A third — in military strategy — sounds outnumbered, and it is. But such a minority of Americans — fervent_, _committed_, and _unbowed — nonetheless constitutes absolute critical mass in sectarian religious terms. They did in 1860, and so they do today. So you see, the fractures that threaten the American religion are real, and they yet hover before us in the near-distance — whether or not we wish to see them.

The danger here is not only that neither sect dominates, but also that each comes to see the other as the mortal enemy of American identity. As battle lines are drawn among American citizens the stakes become existentially all or nothing. Religious advertising tells us: If Republicans win the people will be reduced to serfdom. If Democrats win, “European Socialism” will reign, and American virtue will be lost. Are we not already there?

Our religion is casting off its moorings. Twin religious traditions of virtue (the bedrock doughty, armed individual citizen) and civic altruism (the state as collective expression of how we care for one another) — so long ago carved in the wall of ethos — must be balanced if the nation itself is to survive and prosper. Today our Blue and Red chalices of identity are being relocated to separate chapels of identity — physically if not forever irreconcilable.

Yet this is not the 1850s. That gathering storm was over the nature of America’s very credo (hint: it was another Constitution). This struggle is about what we do when the credo established by that long-ago civil war begins to fail.

Hence guns do not so much represent an existential flashpoint as they remind us how latently ever-present schism-as-self-destruction is within the American Body. The failing credo can be seen everywhere in our national body, as this gigantic, moving entity currently envisions what it calls “politics” — in racism, in the imperial power of the sacred king, in the role of the state in our common welfare, in the path to social justice, in the crushing inequality of wealth in America. So it is not just guns. Guns are a sign … but of what?

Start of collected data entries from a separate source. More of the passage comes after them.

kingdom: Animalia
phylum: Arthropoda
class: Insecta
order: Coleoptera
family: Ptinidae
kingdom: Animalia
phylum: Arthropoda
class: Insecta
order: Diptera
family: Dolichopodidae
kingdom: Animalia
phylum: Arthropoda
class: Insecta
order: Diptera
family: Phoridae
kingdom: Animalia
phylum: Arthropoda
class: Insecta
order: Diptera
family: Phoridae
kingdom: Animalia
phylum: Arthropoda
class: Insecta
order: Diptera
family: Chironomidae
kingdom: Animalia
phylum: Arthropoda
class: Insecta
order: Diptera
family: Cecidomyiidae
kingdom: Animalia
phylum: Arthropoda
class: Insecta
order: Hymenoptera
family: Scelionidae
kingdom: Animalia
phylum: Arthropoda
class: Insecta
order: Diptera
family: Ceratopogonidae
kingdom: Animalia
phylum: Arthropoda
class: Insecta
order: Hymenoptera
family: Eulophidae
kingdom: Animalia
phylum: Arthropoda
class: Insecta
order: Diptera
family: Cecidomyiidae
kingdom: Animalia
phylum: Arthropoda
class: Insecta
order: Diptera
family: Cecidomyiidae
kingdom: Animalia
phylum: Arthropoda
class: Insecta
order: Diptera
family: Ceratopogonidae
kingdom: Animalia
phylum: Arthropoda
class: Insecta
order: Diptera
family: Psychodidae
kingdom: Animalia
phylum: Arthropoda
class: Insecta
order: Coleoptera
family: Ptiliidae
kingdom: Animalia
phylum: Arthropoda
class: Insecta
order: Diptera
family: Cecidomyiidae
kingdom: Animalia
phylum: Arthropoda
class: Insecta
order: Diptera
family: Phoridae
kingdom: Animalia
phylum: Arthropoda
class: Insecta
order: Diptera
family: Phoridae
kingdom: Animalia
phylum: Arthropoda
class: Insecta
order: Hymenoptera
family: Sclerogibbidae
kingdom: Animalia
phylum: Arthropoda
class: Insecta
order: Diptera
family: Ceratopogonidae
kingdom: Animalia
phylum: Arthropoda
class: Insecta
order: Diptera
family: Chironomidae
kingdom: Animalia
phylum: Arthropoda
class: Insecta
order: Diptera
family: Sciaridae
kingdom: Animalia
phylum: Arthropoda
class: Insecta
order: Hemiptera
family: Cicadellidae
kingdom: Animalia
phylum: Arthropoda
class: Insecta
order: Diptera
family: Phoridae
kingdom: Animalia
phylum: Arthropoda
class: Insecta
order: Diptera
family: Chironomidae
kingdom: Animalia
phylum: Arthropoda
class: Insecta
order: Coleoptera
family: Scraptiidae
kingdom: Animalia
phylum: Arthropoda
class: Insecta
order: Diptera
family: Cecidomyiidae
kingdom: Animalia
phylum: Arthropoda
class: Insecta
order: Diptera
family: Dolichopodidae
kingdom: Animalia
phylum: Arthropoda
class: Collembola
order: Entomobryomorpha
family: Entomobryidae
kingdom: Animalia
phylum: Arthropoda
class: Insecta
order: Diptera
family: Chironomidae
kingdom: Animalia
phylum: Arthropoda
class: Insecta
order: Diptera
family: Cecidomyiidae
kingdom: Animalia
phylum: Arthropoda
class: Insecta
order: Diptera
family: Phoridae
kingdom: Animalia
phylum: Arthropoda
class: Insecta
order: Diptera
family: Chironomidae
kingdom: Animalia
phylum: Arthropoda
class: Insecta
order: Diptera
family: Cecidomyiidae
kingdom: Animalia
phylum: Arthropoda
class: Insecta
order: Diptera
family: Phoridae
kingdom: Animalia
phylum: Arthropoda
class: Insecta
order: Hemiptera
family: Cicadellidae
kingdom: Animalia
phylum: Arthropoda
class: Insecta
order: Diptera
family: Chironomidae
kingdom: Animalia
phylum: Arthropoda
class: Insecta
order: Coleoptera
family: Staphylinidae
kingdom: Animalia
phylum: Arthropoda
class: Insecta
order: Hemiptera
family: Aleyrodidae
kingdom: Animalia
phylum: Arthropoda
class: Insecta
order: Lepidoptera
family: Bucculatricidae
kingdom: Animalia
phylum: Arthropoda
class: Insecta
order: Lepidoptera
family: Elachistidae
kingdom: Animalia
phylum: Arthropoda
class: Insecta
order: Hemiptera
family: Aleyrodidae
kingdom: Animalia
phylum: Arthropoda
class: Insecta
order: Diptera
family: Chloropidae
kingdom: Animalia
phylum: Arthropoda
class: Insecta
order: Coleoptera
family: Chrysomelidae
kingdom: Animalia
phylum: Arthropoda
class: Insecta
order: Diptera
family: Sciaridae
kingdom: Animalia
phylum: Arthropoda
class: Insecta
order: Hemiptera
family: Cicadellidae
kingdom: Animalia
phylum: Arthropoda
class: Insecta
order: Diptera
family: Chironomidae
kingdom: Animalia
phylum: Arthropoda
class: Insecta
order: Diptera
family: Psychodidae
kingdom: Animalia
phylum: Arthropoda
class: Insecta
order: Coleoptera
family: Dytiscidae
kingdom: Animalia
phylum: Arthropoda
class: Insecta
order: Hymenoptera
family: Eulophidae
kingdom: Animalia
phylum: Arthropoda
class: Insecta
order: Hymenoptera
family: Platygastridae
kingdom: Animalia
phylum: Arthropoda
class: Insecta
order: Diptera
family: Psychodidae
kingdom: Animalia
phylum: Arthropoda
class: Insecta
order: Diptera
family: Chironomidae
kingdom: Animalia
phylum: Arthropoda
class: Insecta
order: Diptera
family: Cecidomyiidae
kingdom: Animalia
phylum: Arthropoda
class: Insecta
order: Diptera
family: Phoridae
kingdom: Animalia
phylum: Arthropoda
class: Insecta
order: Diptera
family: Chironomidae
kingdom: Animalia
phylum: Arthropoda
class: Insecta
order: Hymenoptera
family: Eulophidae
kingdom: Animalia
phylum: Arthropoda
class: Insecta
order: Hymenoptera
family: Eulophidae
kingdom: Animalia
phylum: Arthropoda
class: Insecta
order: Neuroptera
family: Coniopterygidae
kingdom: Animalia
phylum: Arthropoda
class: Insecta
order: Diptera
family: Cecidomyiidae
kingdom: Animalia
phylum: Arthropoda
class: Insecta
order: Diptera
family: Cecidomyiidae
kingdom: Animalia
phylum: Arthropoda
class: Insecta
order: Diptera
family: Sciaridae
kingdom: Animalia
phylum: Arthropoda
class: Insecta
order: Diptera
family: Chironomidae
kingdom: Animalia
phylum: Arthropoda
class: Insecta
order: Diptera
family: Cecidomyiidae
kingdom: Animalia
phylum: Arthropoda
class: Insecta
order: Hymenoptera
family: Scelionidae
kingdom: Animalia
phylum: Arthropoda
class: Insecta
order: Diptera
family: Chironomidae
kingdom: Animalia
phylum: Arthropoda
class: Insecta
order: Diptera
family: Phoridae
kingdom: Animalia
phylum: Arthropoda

Just this: As with all great faiths, the deepest truth is that the congregation must believe altogether. Hence with the American faith-enterprise, the great crisis we face is a crisis of belief. The nation must address the decline of its religious compact, preferably through an explicit rite of renewal and purification (a collective casting out of the divisiveness).

But here we Americans find ourselves as hobbled and poor in alternatives as those 18th century European regal dynasties in whose passionate opposition we created ourselves. Today Americans are shot through with anxiety and apprehension, but we seem to have only one solution. We always turn to the sacred king. Go to Mt. Vernon and gaze on the sacred king Washington. Watch the Spielberg movie Lincoln. Behold us, expectant.

Yet the sacred king W failed us, while the heavenly promise of his successor has drained away, at least in terms of ju-ju squandered. Americans long for the savior, the prophet, The Return of the King: Of one of our own coming to us in unearthly splendor and eternal promise.

Are these all signs and portents that God has abandoned the United States of America? Fears of America’s decline — seemingly so pragmatic in the policy world — are really deep-seated fears that we are no longer exceptional. The Republican charge against the Democrats is that they betrayed the nation in the eyes of God. But that in turn is the very Democratic j’accuse to the GOP: That their impious vanity led the nation down the path of false pride — and perdition.

In our self-made Wilderness we seek the one who will lead us to the Promised Land.

We cry out his name, but he does not come.


* Eastwood significance exists! Think of his appearance contrapuntally to Michelle Obama’s Hollywood moment. However Dem’s denounced him — and elephants cringed! — he nonetheless brought a liturgical incarnation to the stage that night. Authenticity of the Deliverer trumps all else, as so many canonical texts affirm. Worse yet, he trumped the candidate: Myth over very pale rider.